INPUT:
[Start of section]

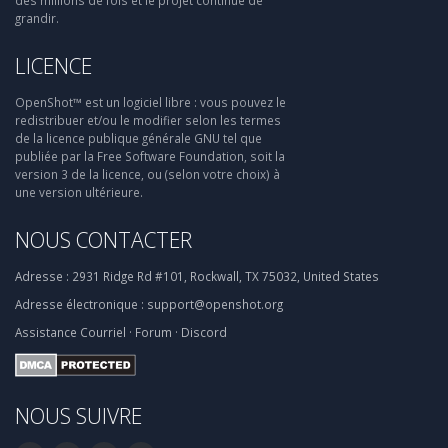
des millions de fois et le projet continue de
grandir.
LICENCE
OpenShot™ est un logiciel libre : vous pouvez le
redistribuer et/ou le modifier selon les termes
de la licence publique générale GNU tel que
publiée par la Free Software Foundation, soit la
version 3 de la licence, ou (selon votre choix) à
une version ultérieure.
NOUS CONTACTER
Adresse :
2931 Ridge Rd #101, Rockwall, TX 75032, United States
Adresse électronique :
support@openshot.org
Assistance
Courriel
·
Forum
·
Discord
NOUS SUIVRE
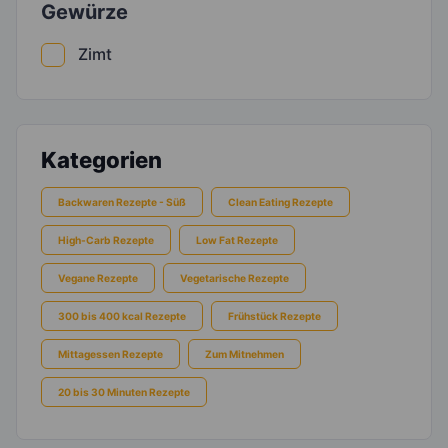
Gewürze
Zimt
Kategorien
Backwaren Rezepte - Süß
Clean Eating Rezepte
High-Carb Rezepte
Low Fat Rezepte
Vegane Rezepte
Vegetarische Rezepte
300 bis 400 kcal Rezepte
Frühstück Rezepte
Mittagessen Rezepte
Zum Mitnehmen
20 bis 30 Minuten Rezepte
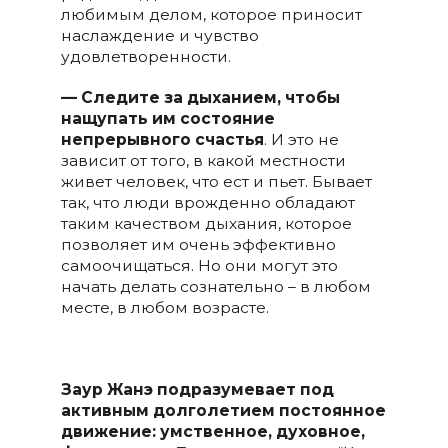
любимым делом, которое приносит
наслаждение и чувство
удовлетворенности.
— Следите за дыханием, чтобы
нащупать им состояние
непрерывного счастья
. И это не
зависит от того, в какой местности
живет человек, что ест и пьет. Бывает
так, что люди врожденно обладают
таким качеством дыхания, которое
позволяет им очень эффективно
самоочищаться. Но они могут это
начать делать сознательно – в любом
месте, в любом возрасте.
Заур Жанэ подразумевает под
активным долголетием постоянное
движение: умственное, духовное,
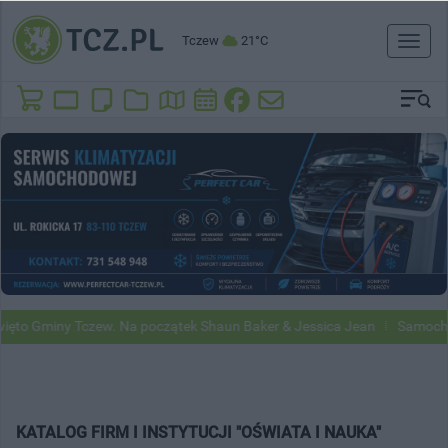
Tczew
21°C
Toggl
naviga
to Gminy Tczew. Na początek Shaun Baker & Jessica Jean
Samochody 
KATALOG FIRM I INSTYTUCJI "OŚWIATA I NAUKA"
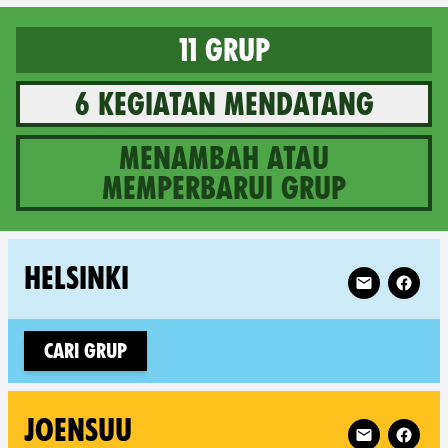
11 grup
6 kegiatan mendatang
Menambah atau
memperbarui grup
11 groups in Finland
Follow XR Hel
HELSINKI
Cari grup
Follow XR Joe
JOENSUU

[End of section]

WHAT THE TASK ASKS: Respond with only the number of lines above that include the string "которое".

WRITTEN RESPONSE: 2